WHAT YOU ARE ASKED TO DO = Copy the rows verbatim, beginning at the line that contains "order: Poales" and continuing through the final line of the rows.
######
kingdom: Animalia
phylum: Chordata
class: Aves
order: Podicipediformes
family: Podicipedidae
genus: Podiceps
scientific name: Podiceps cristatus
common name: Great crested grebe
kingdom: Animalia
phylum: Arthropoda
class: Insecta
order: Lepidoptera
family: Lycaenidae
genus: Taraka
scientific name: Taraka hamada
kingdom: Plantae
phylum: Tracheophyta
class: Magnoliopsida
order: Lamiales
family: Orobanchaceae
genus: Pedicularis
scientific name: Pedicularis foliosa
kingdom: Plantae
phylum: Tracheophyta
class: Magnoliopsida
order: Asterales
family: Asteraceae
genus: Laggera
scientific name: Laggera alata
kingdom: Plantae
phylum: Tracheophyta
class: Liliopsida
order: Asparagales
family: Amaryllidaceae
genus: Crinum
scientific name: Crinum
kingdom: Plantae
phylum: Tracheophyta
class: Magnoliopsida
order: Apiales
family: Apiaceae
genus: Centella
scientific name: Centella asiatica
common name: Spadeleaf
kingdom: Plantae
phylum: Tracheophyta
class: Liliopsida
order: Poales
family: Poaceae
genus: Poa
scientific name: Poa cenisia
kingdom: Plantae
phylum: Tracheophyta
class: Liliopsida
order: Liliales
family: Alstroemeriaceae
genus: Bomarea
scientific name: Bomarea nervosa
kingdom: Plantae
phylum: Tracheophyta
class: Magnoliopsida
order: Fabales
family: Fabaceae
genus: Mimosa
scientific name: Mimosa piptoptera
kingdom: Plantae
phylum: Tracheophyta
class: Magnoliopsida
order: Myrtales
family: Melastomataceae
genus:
######
EXERCISE RESULT =
order: Poales
family: Poaceae
genus: Poa
scientific name: Poa cenisia
kingdom: Plantae
phylum: Tracheophyta
class: Liliopsida
order: Liliales
family: Alstroemeriaceae
genus: Bomarea
scientific name: Bomarea nervosa
kingdom: Plantae
phylum: Tracheophyta
class: Magnoliopsida
order: Fabales
family: Fabaceae
genus: Mimosa
scientific name: Mimosa piptoptera
kingdom: Plantae
phylum: Tracheophyta
class: Magnoliopsida
order: Myrtales
family: Melastomataceae
genus:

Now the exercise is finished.